Last modified: 2011-09-15
Abstract
In the last decade, the pervasiveness of the Internet has become such that a world without direct access to the resources available has become unthinkable. However, at present the internet consists only of documents linked together. The Future Internet (FI), an initiative of Organisation for Economic Co-operation and Development (OECD), seeks to expand this to the internet of People, Things and Services.
The ENVIROFI project, funded by the European Commission under the Seventh Framework Program (FP7) Future Internet (FI) Call, addresses the Future Internet usage area of environmental observation services. Information and communication technologies (ICT) for the environment generate huge amounts of environmental observations. These data must be harmonised, exchanged between various stakeholders and processed - often in real time. ENVIROFI envisions a European observation Web for the environment enabled by the FI.

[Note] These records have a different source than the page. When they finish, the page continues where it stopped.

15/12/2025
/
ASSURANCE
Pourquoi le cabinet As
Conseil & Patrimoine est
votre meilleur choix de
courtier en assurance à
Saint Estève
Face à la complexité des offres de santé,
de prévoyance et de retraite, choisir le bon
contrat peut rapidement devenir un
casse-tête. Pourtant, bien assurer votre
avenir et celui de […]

ENVIROFI will explore the next generation of an ICT infrastructure for environmental applications that will be global, decentralized, interactive, and dynamic; it will integrate data, services, and models from governments, the private sector, and other observation data into an Observation Web. This Observation Web will allow all participants to plug in their own use cases and experiment using a large variety of components in a Digital Living Lab.

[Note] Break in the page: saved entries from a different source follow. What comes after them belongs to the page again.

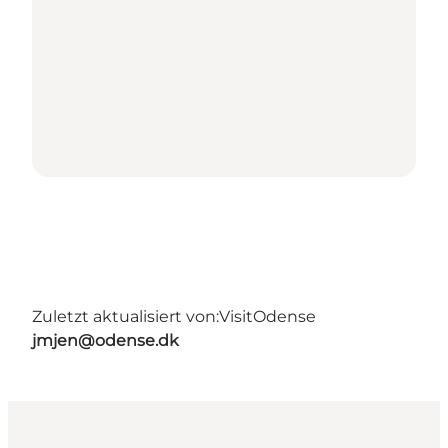
Zuletzt aktualisiert von:
VisitOdense
jmjen@odense.dk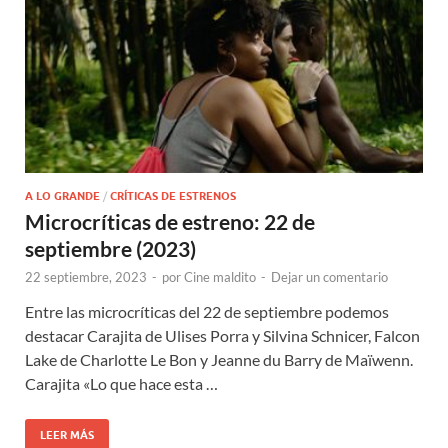
A LO GRANDE
/
CRÍTICAS DE ESTRENOS
Microcríticas de estreno: 22 de
septiembre (2023)
22 septiembre, 2023
-
por
Cine maldito
-
Dejar un comentario
Entre las microcríticas del 22 de septiembre podemos
destacar Carajita de Ulises Porra y Silvina Schnicer, Falcon
Lake de Charlotte Le Bon y Jeanne du Barry de Maïwenn.
Carajita «Lo que hace esta …
LEER MÁS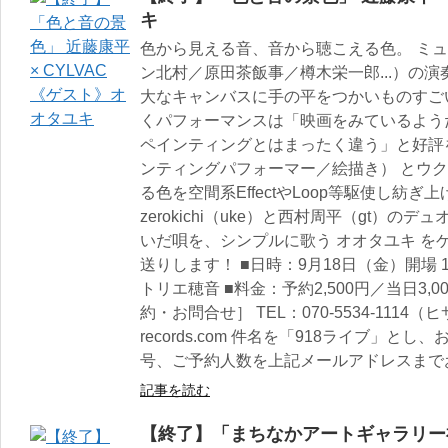
キ
色から見える音、音から聴こえる色。 ミ
ン北村／原田茶飯事／樽木栄一郎...）の
大なキャンバスに手の平をつかいものすご
くパフォーマンスは「映画をみているよう
ペインティングとはまったく違う」と好評
ンティングパフォーマー／絵描き） とウ
る色を空間系EffectやLoop等駆使し紡
zerokichi（uke）と西村周平（gt）のデ
いだ唄を、シンプルに歌う オオタユキ を
送りします！ ■日時：9月18日（金）開場 19:
トリエ穂音 ■料金：予約2,500円／当日3,
約・お問合せ］ TEL：070-5534-1114（ヒサ） 
records.com 件名を「918ライブ」
号、ご予約人数を上記メールアドレスまで
記事を読む
【終了】「まちなかアートギャラリー福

Within the ENVIROFI project Work Package 1 “Bringing Biodiversity into the Future Internet” focuses on the use of Future Internet technology for survey, analysis, quality assurance, persistence and dissemination of biodiversity data, and will cover the following areas:
· Analyse existing standards based data models for observational data for aptness of use for biodiversity occurrence data and document gaps. Propose extensions to observational data models standards as required for biodiversity occurrence data
· Analyse requirements for mobile data entry devices for recording biodiversity occurrence data. These requirements will be defined in 2 “flavours”:
· for professional researchers doing surveys within LTER Sites,
· for interested amateurs working as citizen scientists in various groups
· Define requirements for context aware quality assurance of reported data. Currently the following areas have been identified (but may be extended due to insights gained within the project):
1. Spatial probability (i.e. Does this species fit into this biogeographical region?)
2. Temporal probability (i.e. Can it be observed at this time of the year?)

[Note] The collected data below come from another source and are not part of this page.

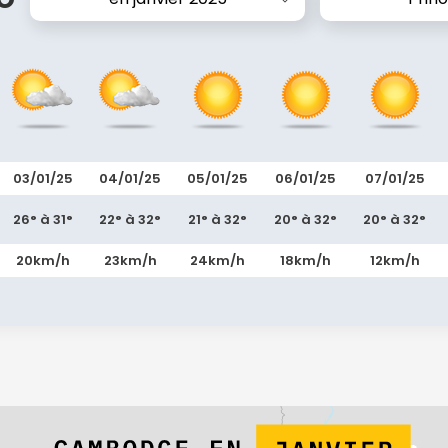
03/01/25
04/01/25
05/01/25
06/01/25
07/01/25
26° à 31°
22° à 32°
21° à 32°
20° à 32°
20° à 32°
20km/h
23km/h
24km/h
18km/h
12km/h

3. Comparison with common mis-identifications (i.e. Provide user with image of other types often confused with type identified - does the leaf of this species look like this?)
· Create semantic backbone for:
1. Structuring and storage of taxonomic information. This should include both scientific and common names
2. Storing additional species information as required for context aware quality assurance (i.e. biogeographical regions of occurrence, types often wrongly identified)
3. Semantic mapping between species lists (both common and scientific species names from national lists)
The current timeframe of the project is 2 years, starting April 2011 and running until March 2013. During the project runtime we will then apply for an extension as foreseen under the Future Internet call, allowing us to extend the prototypes developed within ENVIROFI to true production systems for the FI.